В условиях ограниченных сил (когда 5 километров держит один батальон, 350-300 человек), любой штурм можно громко назвать «мясным» (то есть с большими потерями, когда 1/3 часть убита, 1/3 ранена), но это штурм на уровне роты. В украинских войсках это называется «тактикой посылания в бой». Для чего от батальона отправляют роту штурмовать в лоб лесопосадку, пока остальные, грубо говоря, смотрят. Далее отправляют следующую роту, потом еще, и даже если их всех по очереди разбивают, для батальона 10 человек убитых, потом еще 10 и еще 10 — небольшие потери, всего по 3% за 4-5 дней (время жизни роты в интенсивном бою). Параллельно происходят активные ротации, поэтому в целом украинский батальон себя неплохо чувствует. То есть в каждой конкретной атаке шансы умереть высоки, но на общей боеспособности батальона это никак не сказывается (офицеры, к слову, не находятся в окопах и в бой не ходят), и очень сложно таким образом разбить-измотать целую бригаду. Как правило, такое происходит, только если русским удается нарушить ротации.

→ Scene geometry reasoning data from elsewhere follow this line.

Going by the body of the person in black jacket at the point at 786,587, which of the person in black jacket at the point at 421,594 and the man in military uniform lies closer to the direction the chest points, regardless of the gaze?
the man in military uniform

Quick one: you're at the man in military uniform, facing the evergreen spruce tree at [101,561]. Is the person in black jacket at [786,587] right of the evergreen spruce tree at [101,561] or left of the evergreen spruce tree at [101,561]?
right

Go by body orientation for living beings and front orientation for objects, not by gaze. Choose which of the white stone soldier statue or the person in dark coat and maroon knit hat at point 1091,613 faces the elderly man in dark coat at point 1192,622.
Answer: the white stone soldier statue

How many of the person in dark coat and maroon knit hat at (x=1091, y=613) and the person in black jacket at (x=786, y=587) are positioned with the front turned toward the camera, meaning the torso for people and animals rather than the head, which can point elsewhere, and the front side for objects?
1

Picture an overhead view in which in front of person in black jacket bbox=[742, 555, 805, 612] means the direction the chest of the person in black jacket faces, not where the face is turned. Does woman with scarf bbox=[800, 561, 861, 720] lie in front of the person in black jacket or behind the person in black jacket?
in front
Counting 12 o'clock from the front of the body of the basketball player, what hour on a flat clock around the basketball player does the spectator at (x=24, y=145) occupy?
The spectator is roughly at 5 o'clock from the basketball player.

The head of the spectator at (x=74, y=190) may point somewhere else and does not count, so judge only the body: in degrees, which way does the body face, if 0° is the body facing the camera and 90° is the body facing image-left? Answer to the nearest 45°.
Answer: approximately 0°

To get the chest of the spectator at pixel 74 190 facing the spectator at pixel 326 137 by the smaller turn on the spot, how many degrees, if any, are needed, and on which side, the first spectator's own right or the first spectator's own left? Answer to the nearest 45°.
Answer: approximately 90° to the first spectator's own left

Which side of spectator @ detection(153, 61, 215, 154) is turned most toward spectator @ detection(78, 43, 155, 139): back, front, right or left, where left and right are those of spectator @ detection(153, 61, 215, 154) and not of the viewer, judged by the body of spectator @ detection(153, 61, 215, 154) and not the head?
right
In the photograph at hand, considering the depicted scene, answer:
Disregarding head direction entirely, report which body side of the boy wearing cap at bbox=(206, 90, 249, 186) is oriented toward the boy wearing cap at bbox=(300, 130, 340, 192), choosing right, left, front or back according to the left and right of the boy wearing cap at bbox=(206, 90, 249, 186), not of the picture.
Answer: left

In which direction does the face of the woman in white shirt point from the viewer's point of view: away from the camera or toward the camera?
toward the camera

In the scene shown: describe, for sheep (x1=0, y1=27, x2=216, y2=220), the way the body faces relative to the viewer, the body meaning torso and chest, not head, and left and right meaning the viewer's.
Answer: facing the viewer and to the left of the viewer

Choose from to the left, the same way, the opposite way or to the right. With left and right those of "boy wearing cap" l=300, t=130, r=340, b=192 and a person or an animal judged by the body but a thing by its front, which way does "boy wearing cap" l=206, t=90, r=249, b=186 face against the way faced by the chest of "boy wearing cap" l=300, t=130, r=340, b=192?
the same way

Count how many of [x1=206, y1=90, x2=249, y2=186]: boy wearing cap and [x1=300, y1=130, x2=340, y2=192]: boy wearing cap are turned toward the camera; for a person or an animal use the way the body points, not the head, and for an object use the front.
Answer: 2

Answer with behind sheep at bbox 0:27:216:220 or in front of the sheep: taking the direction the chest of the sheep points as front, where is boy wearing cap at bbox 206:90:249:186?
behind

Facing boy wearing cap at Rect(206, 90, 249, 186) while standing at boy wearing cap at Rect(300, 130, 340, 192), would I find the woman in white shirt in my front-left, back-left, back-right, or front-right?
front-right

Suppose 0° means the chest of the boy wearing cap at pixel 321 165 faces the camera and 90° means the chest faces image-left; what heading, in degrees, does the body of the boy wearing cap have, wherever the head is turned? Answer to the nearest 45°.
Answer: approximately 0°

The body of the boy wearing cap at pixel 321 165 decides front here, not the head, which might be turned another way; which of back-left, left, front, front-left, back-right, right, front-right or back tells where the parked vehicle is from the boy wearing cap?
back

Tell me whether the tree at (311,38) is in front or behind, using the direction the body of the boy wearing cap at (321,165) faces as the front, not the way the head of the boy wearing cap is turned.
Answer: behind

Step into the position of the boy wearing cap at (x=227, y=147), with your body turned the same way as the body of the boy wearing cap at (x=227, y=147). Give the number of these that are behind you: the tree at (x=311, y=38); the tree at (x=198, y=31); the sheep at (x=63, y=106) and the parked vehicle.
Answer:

Может ли ситуация резко измениться?
Все перечисленное (то есть бои малыми группами) происходит в обстановке, когда у двух сторон паритет по артиллерии, чтобы изолировать поле боя и не давать противнику накапливать силы. Если по каким-то причинам снаряды пропадают, расстановка сил сразу меняется, можно действовать более активно.
У ВСУ был снарядный кризис несколько месяцев (но к Харьковскому наступлению снаряды поставили), был кризис ПВО (когда Россия активно выбивала энергетическую инфраструктуру, а сейчас перестала — видимо, ВСУ поставили новые установки). В это время события на поле боя развивались рывками, быстрее, чем обычно. То есть пока у ВСУ достаточно снарядов и артиллерии (а артиллеристов всегда будет в избытке, в ВСУ выбивается в основном пехота, а на одно орудие подготовлено 3-4 запасных расчета), Россия не сможет концентрировать крупные силы для больших наступлений.
Вместо вывода можно сказать, что у ограниченных сил и результат будет ограниченный. Поэтому вокруг СВО сейчас происходит большая скрытая интрига: все стороны бравируют и блефуют, чтобы создать реальные и мнимые успехи и угрозы, и прогнуть противника на политическое соглашение. Если коротко, ВВП от Киева нужен нейтральный статус и 4 области, Зеленскому от США — вступление в НАТО и гарантии финансирования в случае ухода Байдена. Если по обеим линиям договорятся, худой мир-таки наступит.